Offering our gift at the chief's meeting

As soon as the meeting ended we were taken to the homes of two of our users, and learned a great deal from the wear the machines have incurred, while getting to meet their entire families.

We regrouped at our lodgings, where we enjoyed a home-cooked meal and set up our mosquito nets, then settled down for bed ahead of another full day.

*Because the villages we work in are so small, we avoid using our operator’s names to preserve their privacy.

Day 7:

Getting up early to pack up and move out, we started our second day in the villages. Our first visit, also in Pekyerekye, was to one of our long-time customers who is also our first sales rep. She has owned a grater and press for a year, and has been helping us test a prototype grater at the same time.
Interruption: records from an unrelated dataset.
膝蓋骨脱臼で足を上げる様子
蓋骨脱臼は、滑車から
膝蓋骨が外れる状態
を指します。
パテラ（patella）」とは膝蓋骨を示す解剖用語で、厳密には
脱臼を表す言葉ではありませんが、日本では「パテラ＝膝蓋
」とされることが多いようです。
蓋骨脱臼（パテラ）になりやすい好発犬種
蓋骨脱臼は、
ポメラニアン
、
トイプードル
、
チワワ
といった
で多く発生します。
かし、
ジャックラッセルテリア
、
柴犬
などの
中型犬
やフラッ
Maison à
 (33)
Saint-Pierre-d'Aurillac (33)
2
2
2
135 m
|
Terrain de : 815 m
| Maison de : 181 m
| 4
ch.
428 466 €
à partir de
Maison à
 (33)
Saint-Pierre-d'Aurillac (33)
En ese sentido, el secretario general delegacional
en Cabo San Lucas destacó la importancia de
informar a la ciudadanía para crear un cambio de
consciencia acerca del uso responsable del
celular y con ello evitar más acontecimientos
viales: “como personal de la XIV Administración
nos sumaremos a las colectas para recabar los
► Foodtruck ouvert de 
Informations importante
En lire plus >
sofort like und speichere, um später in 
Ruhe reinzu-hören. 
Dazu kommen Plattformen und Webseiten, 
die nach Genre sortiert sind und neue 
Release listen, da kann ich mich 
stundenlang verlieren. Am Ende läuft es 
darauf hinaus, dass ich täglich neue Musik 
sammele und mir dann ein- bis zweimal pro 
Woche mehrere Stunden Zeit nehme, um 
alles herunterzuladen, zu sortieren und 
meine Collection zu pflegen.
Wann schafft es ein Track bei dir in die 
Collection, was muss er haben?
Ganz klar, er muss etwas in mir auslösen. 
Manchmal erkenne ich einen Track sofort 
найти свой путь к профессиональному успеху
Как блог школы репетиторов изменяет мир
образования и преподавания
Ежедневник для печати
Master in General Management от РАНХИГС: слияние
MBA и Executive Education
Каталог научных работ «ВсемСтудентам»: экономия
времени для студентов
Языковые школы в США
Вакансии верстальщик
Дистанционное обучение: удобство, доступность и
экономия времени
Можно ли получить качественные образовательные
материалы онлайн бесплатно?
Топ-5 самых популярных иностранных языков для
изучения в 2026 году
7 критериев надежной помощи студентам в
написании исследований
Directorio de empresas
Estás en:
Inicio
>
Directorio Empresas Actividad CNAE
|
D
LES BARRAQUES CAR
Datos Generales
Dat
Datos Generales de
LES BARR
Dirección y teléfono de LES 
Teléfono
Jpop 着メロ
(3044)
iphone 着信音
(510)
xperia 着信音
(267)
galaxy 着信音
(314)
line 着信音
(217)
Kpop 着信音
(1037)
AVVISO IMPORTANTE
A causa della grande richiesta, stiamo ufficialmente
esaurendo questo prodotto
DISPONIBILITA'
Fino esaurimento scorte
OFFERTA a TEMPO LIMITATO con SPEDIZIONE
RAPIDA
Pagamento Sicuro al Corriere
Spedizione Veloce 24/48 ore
The tech team updated and tuned her machines while she and the business team engaged in co-design around our new sales rep contract, which will be critical as we move forward and expand our sales network.

Discussing terms of the sales rep contract

We were also, for the first time, able to leave a brand new grater and press with our representative. This means that she has inventory on hand to sell as soon as she finds an interested and qualified buyer, instead of having to delay a sale to wait for machines to be produced.  

Peeling cassava for the grater

Having learned so much in just two short days and having seen the impact of our venture, we can't wait to get back to the shop at ITTU tomorrow. We'll get to work helping our manufacturing partners create machines faster and more efficiently so we can get more graters and presses in the hands of the women who want them.